• Required action
Starting at the line with "Edit the page", set down each line of the entries below through the last one, exactly as it stands.

• Records supplied
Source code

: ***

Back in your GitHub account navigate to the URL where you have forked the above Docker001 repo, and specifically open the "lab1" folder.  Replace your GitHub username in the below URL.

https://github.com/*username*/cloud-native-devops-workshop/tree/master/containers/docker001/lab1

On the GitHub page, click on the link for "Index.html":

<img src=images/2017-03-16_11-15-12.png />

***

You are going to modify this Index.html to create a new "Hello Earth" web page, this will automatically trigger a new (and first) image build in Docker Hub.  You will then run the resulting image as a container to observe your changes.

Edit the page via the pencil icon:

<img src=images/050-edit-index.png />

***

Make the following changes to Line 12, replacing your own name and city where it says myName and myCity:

• Output for this exercise
Edit the page via the pencil icon:

<img src=images/050-edit-index.png />

***

Make the following changes to Line 12, replacing your own name and city where it says myName and myCity:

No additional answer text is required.